In our experiments HGFR was detected in all four CC cell lines by RT-PCR, Western Blot and IHC. Others found HGFR mRNA in rat cell line CC-62, which was derived from a combined hepatocellular and cholangiocellular carcinoma . HGFR expression is high in well-differentiated tumors and relatively low in poorly differentiated tumors . Antagonizing the binding of HGF to HGFR also inhibited invasion in HuCC-T1, a human CC cell line, in vitro and in vivo  suggesting that blockade of HGFR might be a therapeutic strategy which should be the focus of further studies.

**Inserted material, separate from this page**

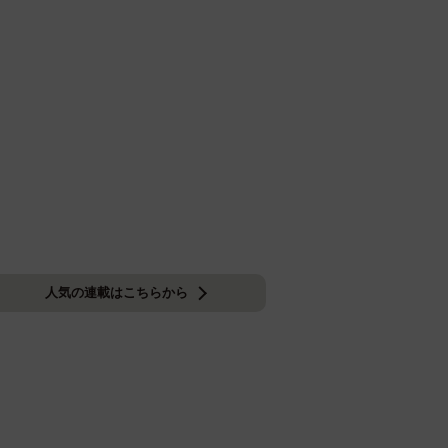
人気の連載はこちらから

IGF1R expression was confirmed in the four CC cell lines tested by RT-PCR and IHC. Western blot showed protein expression in EGI-1 and TFK-1. Alvaro et. al. reported that IGF1R is expressed in the CC cell lines HuH-28, TFK-1 and Mz-ChA-1  which supports our finding. IGF1R antagonists can inhibit proliferation of CC cell lines after serum deprivation and re-administration. In addition, IGF1R antisense oligonucleotides diminished cell growth in HuH-28 cells . Increased expression of IGF1R promotes ligand-dependent malignant transformation in various cell systems . To our knowledge, there have been no reports on the expression on IGF2R in CC cell lines or CC. In our experiments IGF2R mRNA and protein expression was found in EGI-1, HuH28, OZ and TFK-1 with all methods applied.

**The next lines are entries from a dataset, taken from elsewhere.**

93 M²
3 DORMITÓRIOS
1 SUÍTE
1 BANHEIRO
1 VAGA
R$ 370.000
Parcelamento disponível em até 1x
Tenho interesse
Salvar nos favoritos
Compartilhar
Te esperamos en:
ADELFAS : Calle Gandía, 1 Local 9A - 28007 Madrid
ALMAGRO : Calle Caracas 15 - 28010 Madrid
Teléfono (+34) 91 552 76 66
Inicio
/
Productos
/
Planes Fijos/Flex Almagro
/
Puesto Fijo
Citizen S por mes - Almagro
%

VEGFR1 expression was found by RT-PCR and IHC in the four CC cell lines tested but not with Western blot. To date, there is poor knowledge about the expression of VEGFR in CC. Benckert et. al. confirmed VEGFR1 in 15 of 19 tumor samples in human CC biopsies by IHC and in in situ hybridization . It was suggested that a malignant phenotype is associated with increased VEGFR1 expression.

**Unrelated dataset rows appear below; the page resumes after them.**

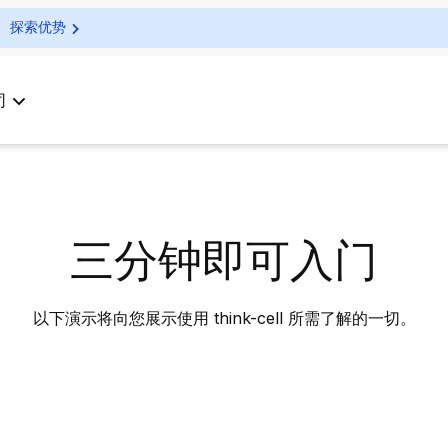
探索优势
司
三分钟即可入门
以下演示将向您展示使用 think-cell 所需了解的一切。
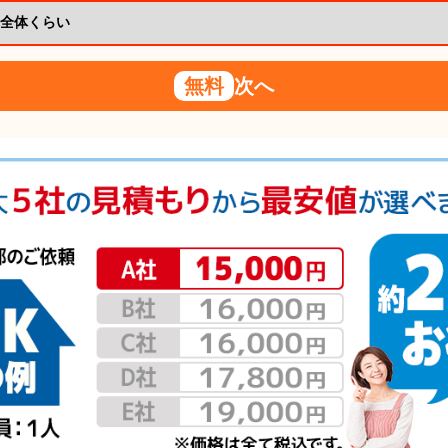
無料
次へ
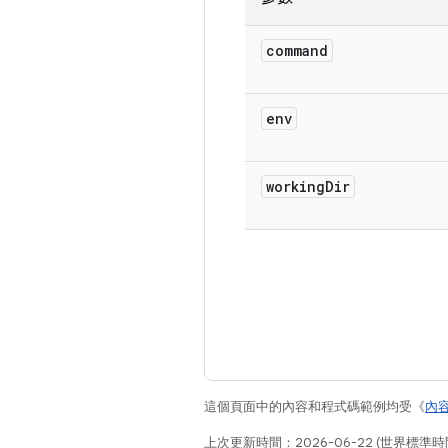
command
env
working
Dir
這個頁面中的內容和程式碼範例均受《
內
上次更新時間：2026-06-22 (世界標準時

This study has several limitations. First, only CC cell lines were used. These cells lines may have gained additional mutations during the many passages under in vitro conditions. This may be a reason for the detection of VEGFR3 mRNA in the absence of detectable protein. Further, we only investigated the blockade of EGFR. Other growth factor receptors may be crucial for the growth of CC cells. In addition we regarded TFK-1 cells as an example of CCC cell lines with WT KRAS and did not study HuH28 and OZ cells. This all limits the impact of this study.